Lower respiratory tract infections may not exceed healthcare capacity this year. Recent history shows us that early data and the resulting predictions of pandemics can be more pessimistic than what actually happens.3 Avoid making your agency responsible for predictions. Simply present targeted information about how your agency can help. Until we see the healthcare system being overrun in the U.S., use marketing strategies that are likely to increase your business regardless of the degree to which COVID-19 stresses national resources. Fortunately, home health is underutilized in respiratory infections in general. This gives us the opportunity to ask for more mild pneumonia cases from influenza and bacterial infections while also pointing out that agencies have capacity to accept similar cases with novel virus infections. We also know that sales and advertising in general can increase referrals in home health. Monthly newsletters in particular have documented cases of doubling referrals and are associated with a mean and median 30% increase in monthly referrals.


  1. Raut M, Schein J, Mody S, Grant R, Benson C, Olson W. Estimating the economic impact of a half-day reduction in length of hospital stay among patients with community-acquired pneumonia in the US. Current medical Research and Opinion. 2009 Sep 1; 25 (9): 2151-7.
  2. Collins AM, Eneje OJ, Hancock CA, Wootton DG, Gordon SB. Feasibility study for early supported dis-charge in adults with respiratory infection in the UK. BMC Pulmonary Medicine. 2014 Dec 1; 14 (1): 25.
  3. Zhou F, Yu T, Du R, et al. Clinical course and risk factors for mortality of adult inpatients with COVID-19 in Wuhan, China: a retrospective cohort study. The Lancet. 2020 Mar 11.

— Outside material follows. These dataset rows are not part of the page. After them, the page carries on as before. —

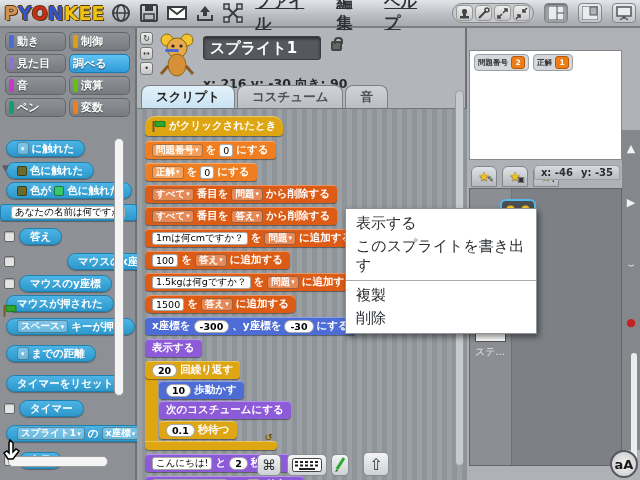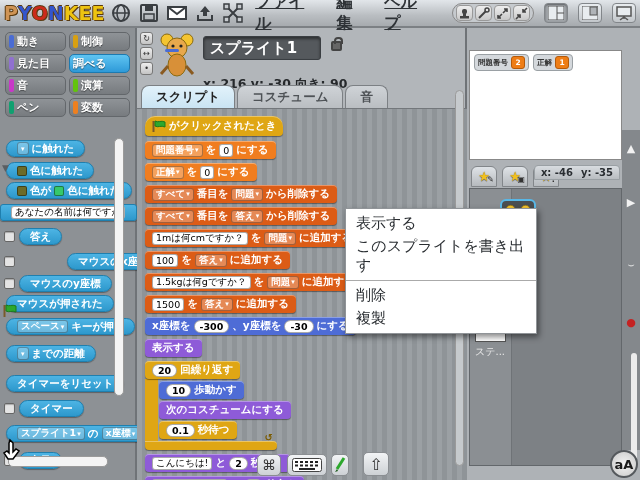--- a/index.html
+++ b/index.html
@@ -384,21 +384,21 @@
         <span>を</span>
         <span class="dd">答え</span>
         <span>に追加する</span>
       </div>
       <div class="block c-list" style="left: 8px; top: 164px;">
         <span class="in">1.5kgは何gですか？</span>
         <span>を</span>
         <span class="dd">問題</span>
         <span>に追加する</span>
       </div>
-      <div class="block c-list" style="left: 8px; top: 186px;">
+      <div class="block c-list" style="left: 8px; top: 186px; border-radius: 6px;">
         <span class="in">1500</span>
         <span>を</span>
         <span class="dd">答え</span>
         <span>に追加する</span>
       </div>
       <div class="block c-motion" style="left: 8px; top: 208px;">
         <span>x座標を</span>
         <span class="rn">-300</span>
         <span>、y座標を</span>
         <span class="rn">-30</span>
@@ -465,22 +465,22 @@
         <path d="M3 12 L1 15 L4 14 Z" fill="#1a5a1a"></path>
       </svg>
   </div>
   <div class="float-btn" style="left:226px;top:424px;width:26px;height:24px;font-size:16px;">⇧</div>
 </div>
 
 <div id="ctx-menu">
     <div class="ctx-item">表示する</div>
     <div class="ctx-item">このスプライトを書き出す</div>
     <div class="ctx-sep"></div>
+    <div class="ctx-item">複製</div>
     <div class="ctx-item">削除</div>
-    <div class="ctx-item">複製</div>
   </div>
 
 <div id="right-pane">
   <div id="stage"><span class="watcher">
         <span>問題番号</span>
         <span class="watcher-val">2</span>
       </span><span class="watcher">
         <span>正解</span>
         <span class="watcher-val">1</span>
       </span></div>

  4. Ferguson N, Laydon D, Nedjati-Gilani G, et al. Impact of non-pharmaceutical interventions (NPIs) to re-duce COVID-19 mortality and healthcare demand. Imperial College COVID-19 Response Team / WHO Collaborating Centre for Infectious Disease Modelling. 2020 March 16.
  5. Torres OH, Muñoz J, Ruiz D, et al. Outcome predictors of pneumonia in elderly patients: importance of functional assessment. Journal of the American Geriatrics Society. 2004 Oct; 52 (10): 1603-9.